For the time being, we'll stick with what works. And I am thankful for Elise that she does value wanting to give the kids a fun summer they will look back on fondly.

At the beginning of the summer, she sat them down, and the four of them drew up their summer "bucket list", all the things they wanted to do over the summer, i.e. go to the children's museum, have a water balloon fight, go to Magic Planet, and have breakfast for dinner. They've started crossing a few things of their list, but the truth is they are learning to do very little and be happy with it. Which I also think is an important life skill. It is not realistic for anyone to be expected to be entertained every waking moment of their lives, and despite Elise's efforts, she really isn't trying to run a cruise ship here.

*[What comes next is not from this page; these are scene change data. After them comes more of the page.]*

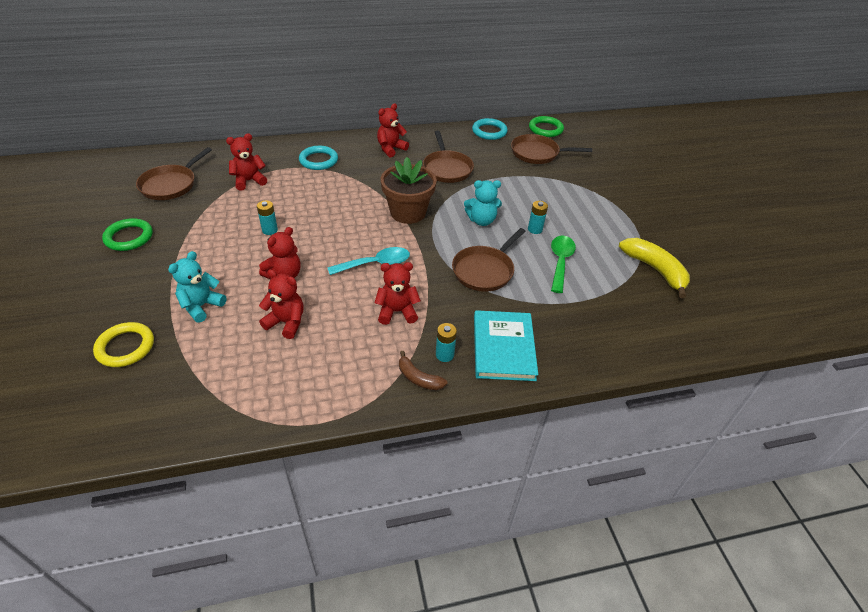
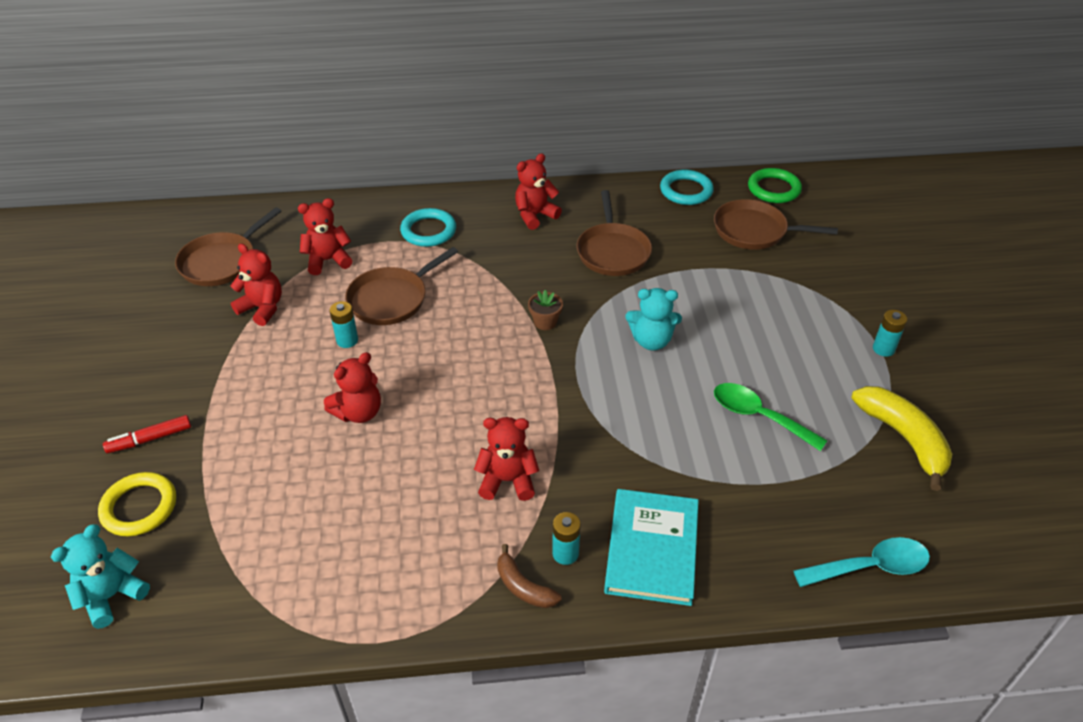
camera: 10 degrees right, 0 degrees up
green ring [102,218,153,251] -> none
turquoise teddy bear [168,251,226,323] -> turquoise teddy bear moved to [51,524,150,629]
red teddy bear [259,269,304,339] -> red teddy bear moved to [230,243,282,326]
turquoise spoon [327,247,410,275] -> turquoise spoon moved to [793,537,930,587]
brown flower pot [381,157,437,224] -> brown flower pot [528,290,563,330], size x0.44
brown pan [452,228,526,292] -> brown pan moved to [345,247,458,325]
turquoise battery [528,201,548,234] -> turquoise battery moved to [873,310,907,357]
green spoon [551,236,576,293] -> green spoon turned 75 degrees counterclockwise [714,383,827,451]
none -> red marker [103,415,191,453]

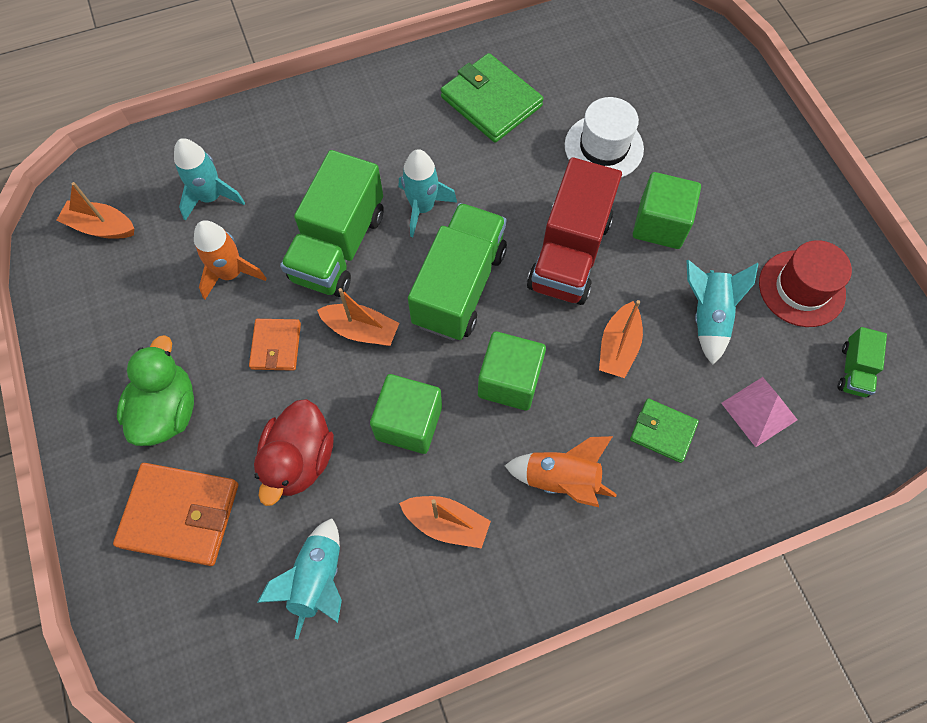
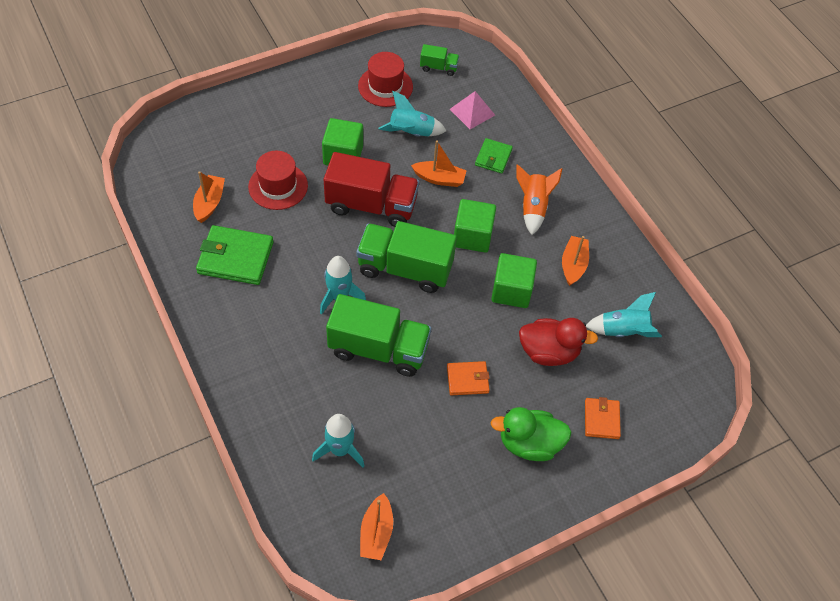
camera: 100 degrees left, 10 degrees down
orange wallet [113,463,238,566] -> orange wallet [585,397,621,439], size x0.58
orange rocket [194,220,267,299] -> none
orange boat [317,288,399,346] -> orange boat moved to [193,171,225,223]
green wallet [441,53,544,143] -> green wallet turned 60 degrees clockwise [196,225,274,285]
white hat [565,97,644,178] -> red hat [248,151,308,210]

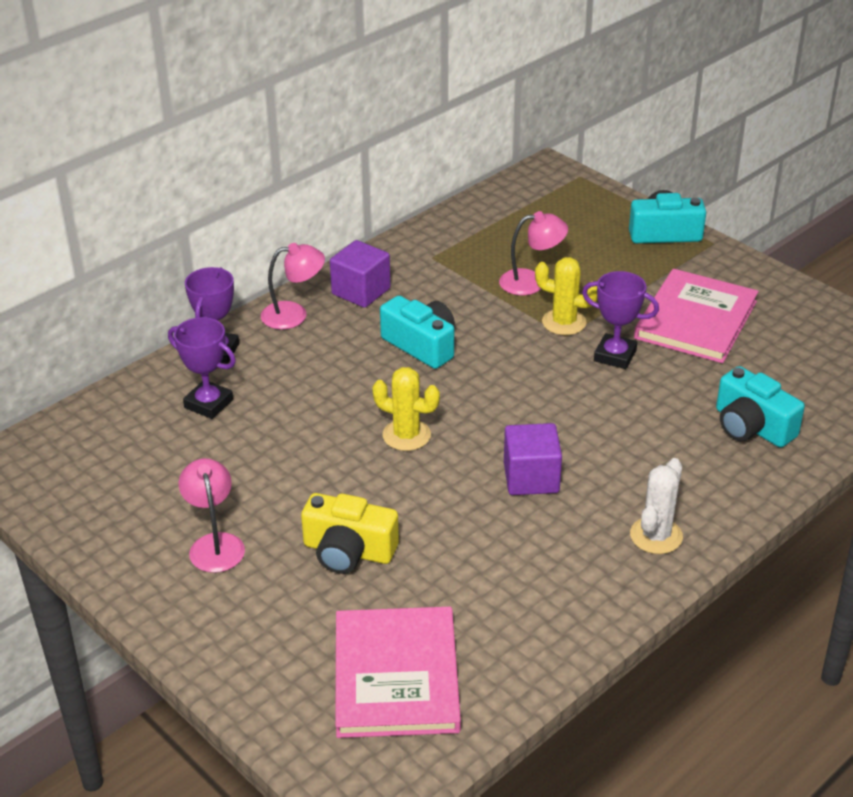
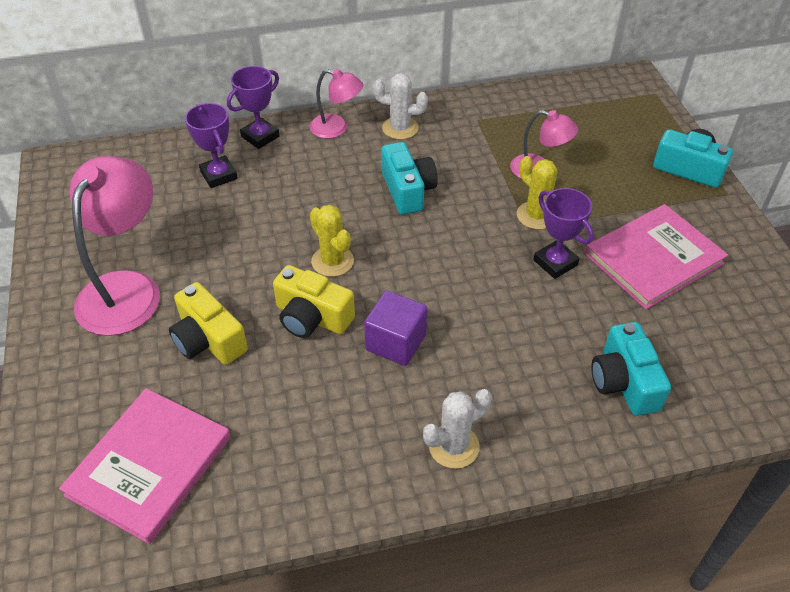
camera: 30 degrees right, 10 degrees up
pink lamp [178,458,245,573] -> pink lamp [70,156,160,336], size x1.82
purple cube [330,240,391,308] -> white cactus [373,73,428,140]
none -> yellow camera [273,265,355,338]

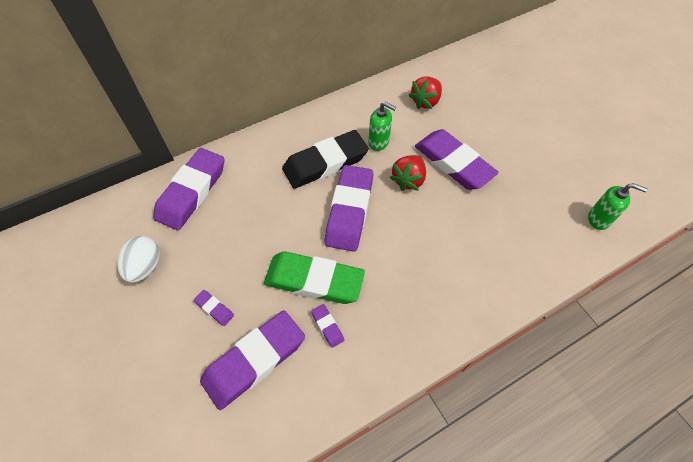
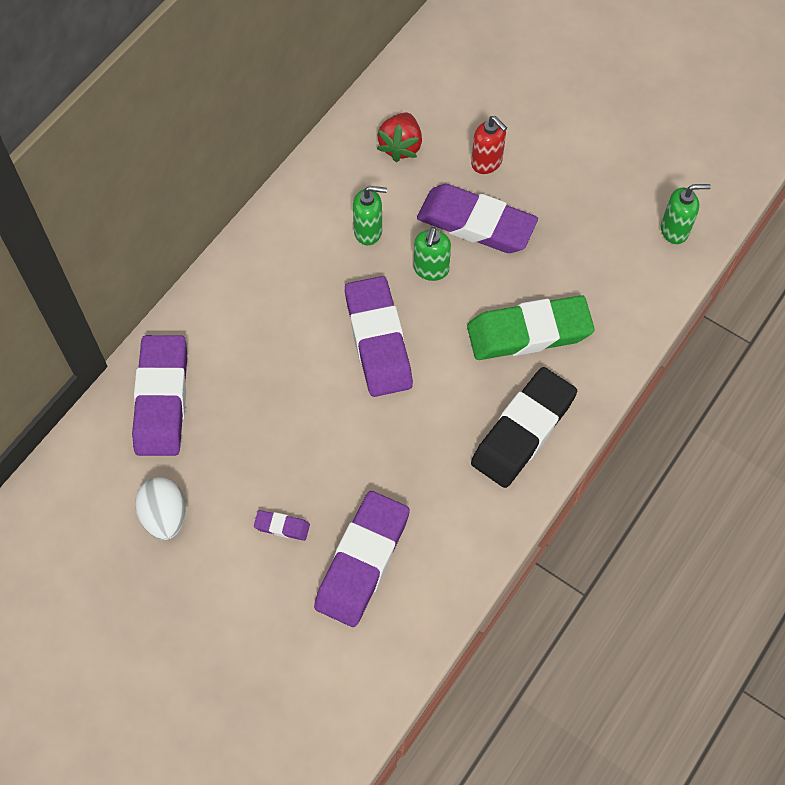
camera: 25 degrees left, 5 degrees up
green eraser [264,252,365,304] -> green eraser moved to [467,295,595,360]
black eraser [282,130,369,189] -> black eraser moved to [471,367,577,488]
purple eraser [311,304,344,348] -> none
red strawberry [390,155,426,191] -> green soap dispenser [413,227,451,281]
none -> red soap dispenser [471,116,507,174]

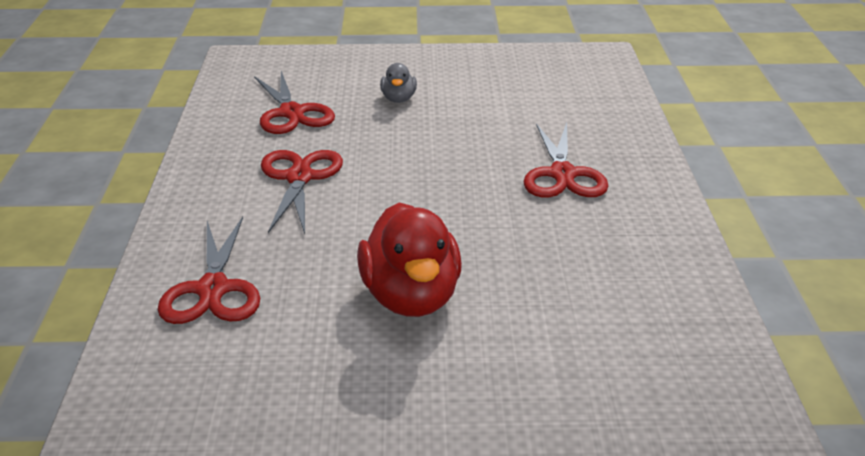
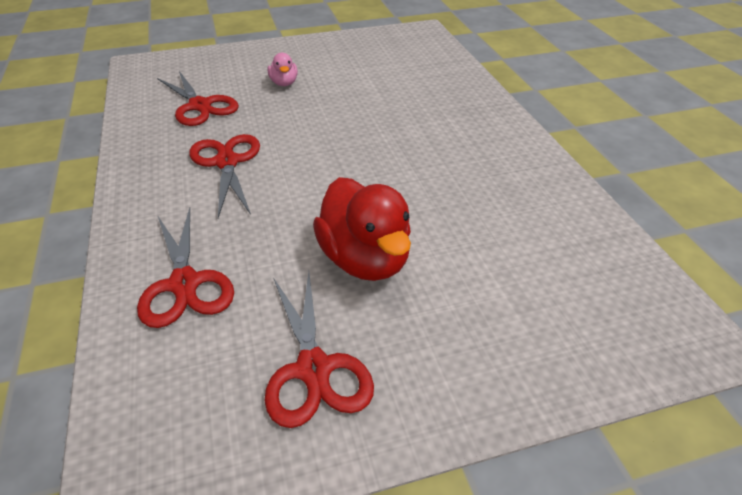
camera: 15 degrees left, 10 degrees up
grey duck [380,63,417,103] -> pink duck [268,53,298,86]
red scissors [523,123,608,197] -> red scissors moved to [264,271,374,428]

This is the first summer both Elise and I have taken real efforts to combat the so-called "summer slide", the fabled loss of cognitive ability a child suffers while playing Pokemon, going swimming, building legos, and watching hour after hour of cartoons. We bought them each a work book corresponding to the grade they would be entering in the fall, and to our amazement, they actually sit down at the breakfast table and work in their books a couple of days a week. Clementine is the most diligent, but even Sam who was the most resistant initially is getting into the spirit.

Though the kids pretty much cartoons daily, that's what summer is about. They don't have iPads. Mostly because their dad is too cheap to by them for them. When they have moments of Einsteinian  inspiration away from an iPad screen, Elise and I ask ourselves sarcastically, "Why aren't they on their devices?" It's not easy. Moments of Einsteinan inspiration don't happen everyday, and the times their play devolves into WWF-style cage matches are more common than not.

A few days ago, Elise took them all to go jumping at a local trampoline gym called Gravity where there is a indoor ropes course.


Peter trapped in the ropes. 


Sam coming to his rescue. 


A throne of foam.


Foam blocks from sea to shining sea. 

The next week, we  went to Magic Planet, a ginormious Chuck E. Cheese -style arcade, only without the crappy, cardboard pizza (And with bumper cars!!). 



Finally, we checked out the Amman Farmer's Market. The pickings were pretty slim, but we did by a new jar of local honey. Unfortunately, of the 10 or so stalls that had been set up, only two were manned by actual farmers who were selling vegetables, the rest were occupied by craftspeople of varying degrees of skill. Two elderly Armenian women convinced us to try dried, preserved Armenian beef. It took Elise the better part of the afternoon to get the taste out of her mouth. I told her she was lucky she hadn't tried the grey one, literally it was the color of cement, and the flavor wasn't much better.